Como os mercados tramaram Portugal e o Governo ficou “a ver navios”
Luís Leitão12/04/11 00:05
De acordo com os dados avançados pela comunicação social, a ‘yield' dos títulos de dívida nacional têm estado a bater novos máximos a um ritmo quase diário. Porém, isso não é, por si só, uma garantia de que haja investidores a comprarem e a venderem obrigações e bilhetes do Tesouro. Pelo contrário. A verdade é que o preço das obrigações e a respectiva ‘yield' apresentada nas plataformas de negociação profissional se tratam de valores meramente teóricos colocados por alguém num ecrã da Bloomberg ou da Reuters e para o qual não existe uma verdadeira lógica de mercado.
Isto sucede porque, ao contrário das acções - que são transaccionadas num mercado regulamentado - como uma bolsa de valores, onde o seu preço é formado pela lei da procura e da oferta, os títulos de dívida não. De acordo com algumas estatísticas, mais de 95% das obrigações são transaccionadas fora de bolsa num mercado secundário pouco transparente, denominado de mercado ‘over the counter' (OTC), caracterizado por conter preços de compra (‘bid') e preços de venda (‘ask') mas por não existir preços de fecho que oficializem a concretização de um negócio (‘last'). Na prática, significa que o preço médio dos títulos não é determinado pelos negócios concretizados mas por intenções dos compradores e vendedores.

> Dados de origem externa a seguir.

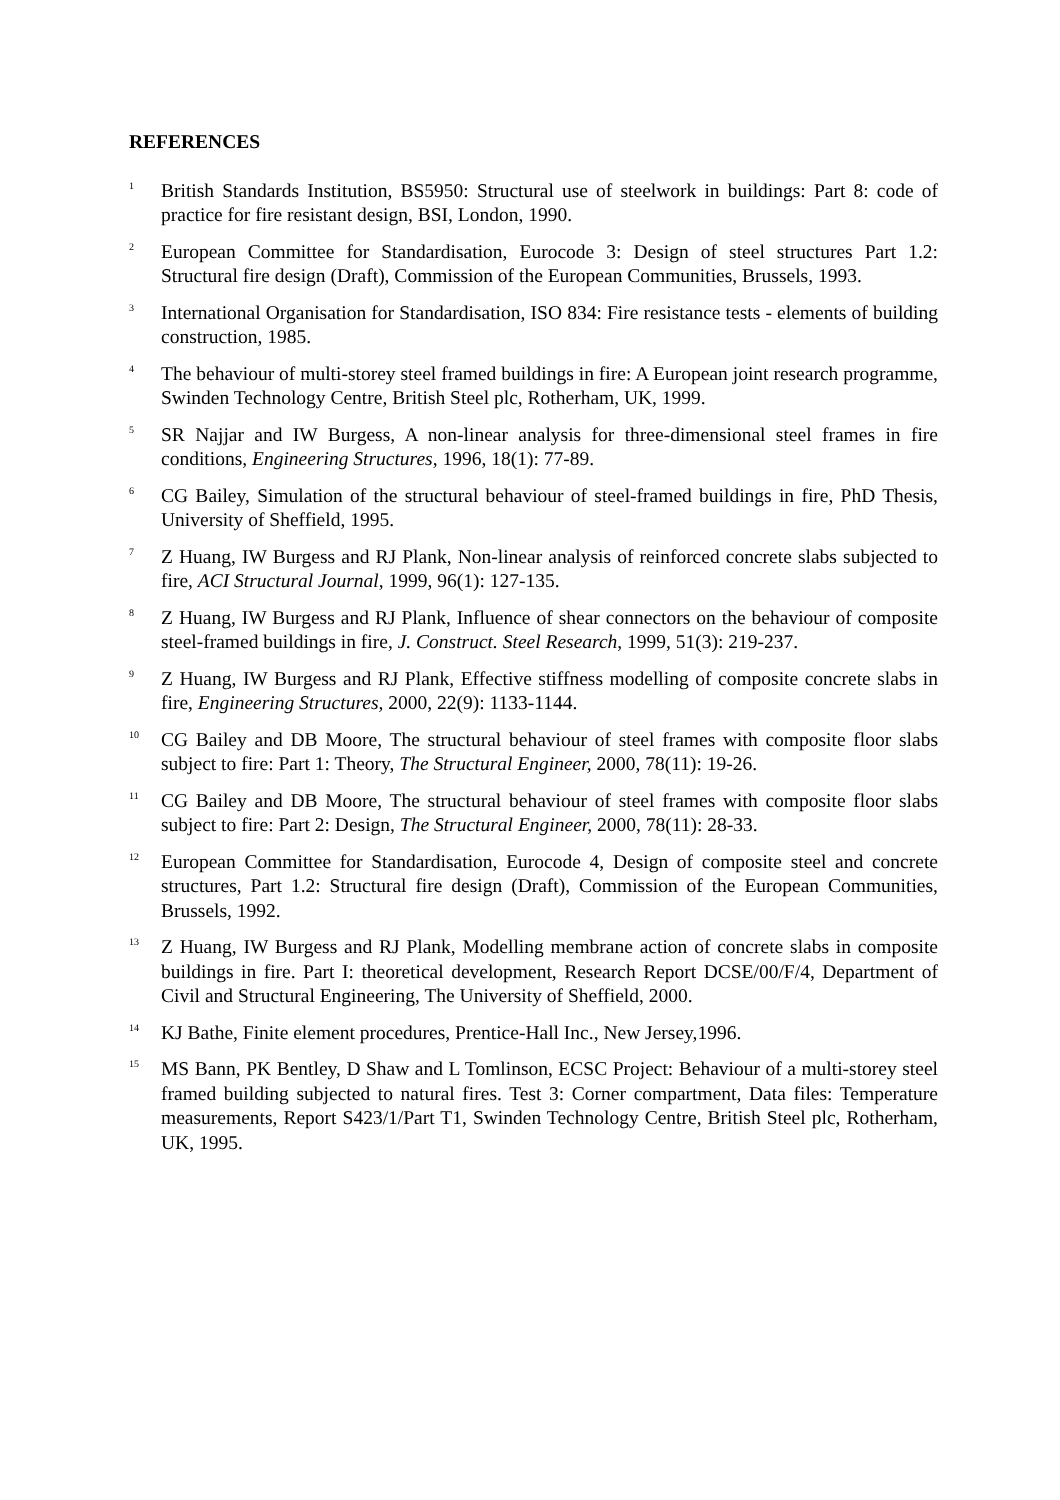REFERENCES
<sup>1</sup>
British Standards Institution, BS5950: Structural use of steelwork in buildings: Part 8: code of practice for fire resistant design, BSI, London, 1990.
<sup>2</sup>
European Committee for Standardisation, Eurocode 3: Design of steel structures Part 1.2: Structural fire design (Draft), Commission of the European Communities, Brussels, 1993.
<sup>3</sup>
International Organisation for Standardisation, ISO 834: Fire resistance tests - elements of building construction, 1985.
<sup>4</sup>
The behaviour of multi-storey steel framed buildings in fire: A European joint research programme, Swinden Technology Centre, British Steel plc, Rotherham, UK, 1999.
<sup>5</sup>
SR Najjar and IW Burgess, A non-linear analysis for three-dimensional steel frames in fire conditions, Engineering Structures, 1996, 18(1): 77-89.
<sup>6</sup>
CG Bailey, Simulation of the structural behaviour of steel-framed buildings in fire, PhD Thesis, University of Sheffield, 1995.
<sup>7</sup>
Z Huang, IW Burgess and RJ Plank, Non-linear analysis of reinforced concrete slabs subjected to fire, ACI Structural Journal, 1999, 96(1): 127-135.
<sup>8</sup>
Z Huang, IW Burgess and RJ Plank, Influence of shear connectors on the behaviour of composite steel-framed buildings in fire, J. Construct. Steel Research, 1999, 51(3): 219-237.
<sup>9</sup>
Z Huang, IW Burgess and RJ Plank, Effective stiffness modelling of composite concrete slabs in fire, Engineering Structures, 2000, 22(9): 1133-1144.
<sup>10</sup>
CG Bailey and DB Moore, The structural behaviour of steel frames with composite floor slabs subject to fire: Part 1: Theory, The Structural Engineer, 2000, 78(11): 19-26.
<sup>11</sup>
CG Bailey and DB Moore, The structural behaviour of steel frames with composite floor slabs subject to fire: Part 2: Design, The Structural Engineer, 2000, 78(11): 28-33.
<sup>12</sup>
European Committee for Standardisation, Eurocode 4, Design of composite steel and concrete structures, Part 1.2: Structural fire design (Draft), Commission of the European Communities, Brussels, 1992.
<sup>13</sup>
Z Huang, IW Burgess and RJ Plank, Modelling membrane action of concrete slabs in composite buildings in fire. Part I: theoretical development, Research Report DCSE/00/F/4, Department of Civil and Structural Engineering, The University of Sheffield, 2000.
<sup>14</sup>
KJ Bathe, Finite element procedures, Prentice-Hall Inc., New Jersey,1996.
<sup>15</sup>
MS Bann, PK Bentley, D Shaw and L Tomlinson, ECSC Project: Behaviour of a multi-storey steel framed building subjected to natural fires. Test 3: Corner compartment, Data files: Temperature measurements, Report S423/1/Part T1, Swinden Technology Centre, British Steel plc, Rotherham, UK, 1995.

Neste sentido, é perfeitamente plausível desconfiar que, até à data, nenhum investidor comprou obrigações do Tesouro a 5 e a 10 anos acima de 8%, apesar de a Bloomberg avançar que estes títulos estão a cotar com uma ‘yield' média de 10% e 8,7%, respectivamente.
Esta realidade é ainda mais evidente quando se olha para o diferencial de preços de compra e de venda das obrigações nacionais que, de momento, apresentam um dos ‘spreads' mais elevados entre os vários títulos de dívida europeus.

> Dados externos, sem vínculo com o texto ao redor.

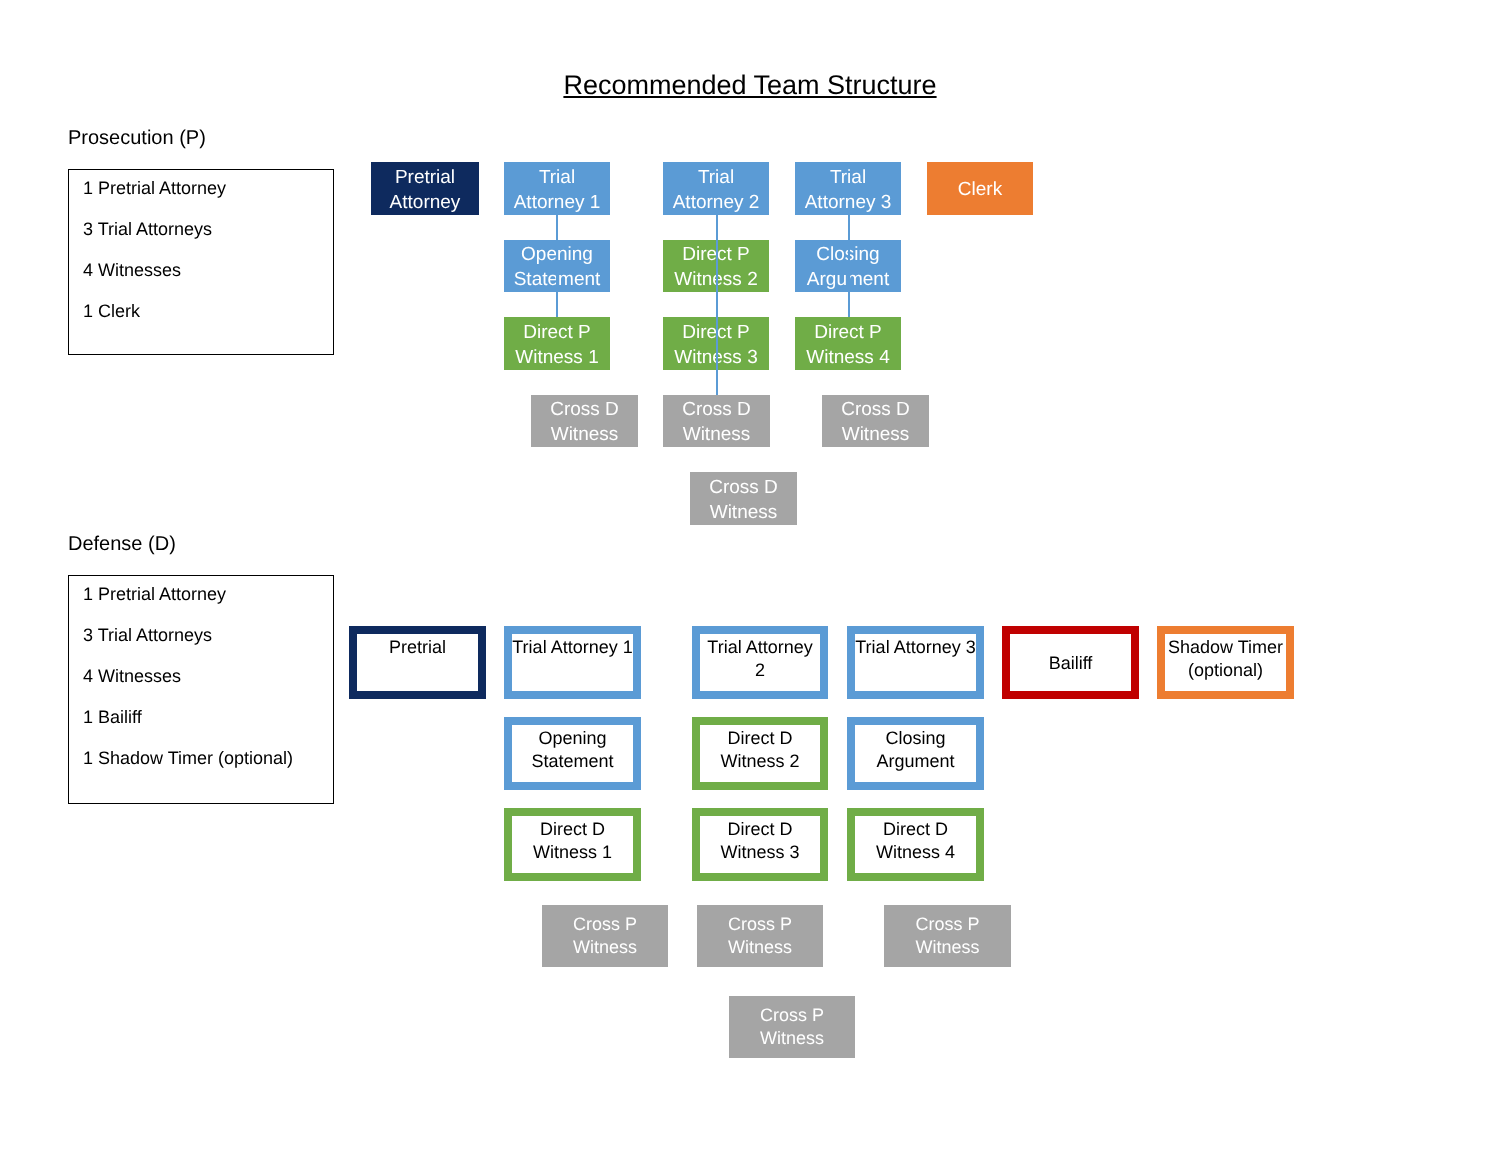Recommended Team Structure
Prosecution (P)
1 Pretrial Attorney
3 Trial Attorneys
4 Witnesses
1 Clerk
Pretrial Attorney
Trial Attorney 1
Trial Attorney 2
Trial Attorney 3
Clerk
Opening Statement
Direct P Witness 2
Closing Argument
Direct P Witness 1
Direct P Witness 3
Direct P Witness 4
Cross D Witness
Cross D Witness
Cross D Witness
Cross D Witness
Defense (D)
1 Pretrial Attorney
3 Trial Attorneys
4 Witnesses
1 Bailiff
1 Shadow Timer (optional)
Pretrial
Trial Attorney 1
Trial Attorney 2
Trial Attorney 3
Bailiff
Shadow Timer (optional)
Opening Statement
Direct D Witness 2
Closing Argument
Direct D Witness 1
Direct D Witness 3
Direct D Witness 4
Cross P Witness
Cross P Witness
Cross P Witness
Cross P Witness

Para se ter uma ideia do absurdo da situação, tenha-se em consideração o diferencial entre preço de compra e de venda dos bilhetes do Tesouro a 6 e 12 meses que, actualmente, é de quase 340 pontos base, quando os congéneres alemães apresentam um ‘spread' inferior a 5 pontos base e os italianos de 2 pontos base. Isto significa que o mercado está disposto a vender bilhetes do Tesouro a 12 meses, por exemplo, a um preço médio de 95,84 (que corresponde uma ‘yield' de 4,529%) e a comprar a um preço de 92,95 (que corresponde uma ‘yield' de 7,921%). Uma exorbitância sem qualquer lógica. O grave da situação é que cada vez que Portugal vai ao mercado para emitir dívida, como sucedeu na quarta-feira com a realização de dois leilões de bilhetes do Tesouro a 6 e 12 meses, são estes os valores de referência dos leilões. E é neste mercado verdadeiramente nebuloso que Portugal e o IGCP, a entidade responsável pela gestão da dívida e da tesouraria do Estado, têm que movimentar-se para salvaguardar o financiamento da República.
Mas quem paga o mal dos mercados são sempre os mesmos
No mundo dos mercados financeiros não há nem bons, nem maus, nem vilões, como alguns responsáveis políticos apregoam diariamente na televisão, numa espécie de ‘remake' da mítica película de ‘western' de Sergio Leone, datada de 1966. Sobretudo porque, no caso do drama das contas públicas lusitanas, "só é cego quem não quer ver", porque os mercados têm pressionado os títulos de dívida nacional nos últimos tempos. E o pior é que os danos colaterais desta política desnorteada e de todo o mal dos mercados são pagos pela parte mais fraca da equação, as famílias. Foi isso que sucedeu a 30 de Março, quando o IGCP anunciou que não haveria qualquer alteração da taxa de remuneração dos certificados do Tesouro subscritos em Abril, por considerar que "os mercados de BT e OT não estão a funcionar de modo eficiente (mercado disfuncional) " e "que os preços no mercado das BT e OT divulgados nas plataformas electrónicas não correspondem à realização efectiva de transacções."
Na prática, o Governo decidiu mudar as regras destes produtos de poupança desenhados em Julho para as famílias a meio do jogo, quando isso passou a ser inconveniente para os cofres do Estado, ainda que não tocando nas rendibilidades já contratadas. Porém, nada aconteceu junto dos investidores internacionais pois, até agora, ainda não houve qualquer indicação por parte dos governantes no sentido de haver lugar a uma reestruturação da dívida nacional que visasse uma de três situações: a extensão do período de pagamento da dívida, a redução ou suspensão do pagamento dos juros, ou mesmo a redenominação do valor do empréstimo - em que os credores em vez de receberem 100% do empréstimo concedido, passam a receber, por exemplo, 70%.
Trata-se assim de situação clara de "um peso, duas medidas", um termo popular celebrado por Sócrates, não do primeiro-ministro do actual Governo em demissão mas do popular filósofo grego.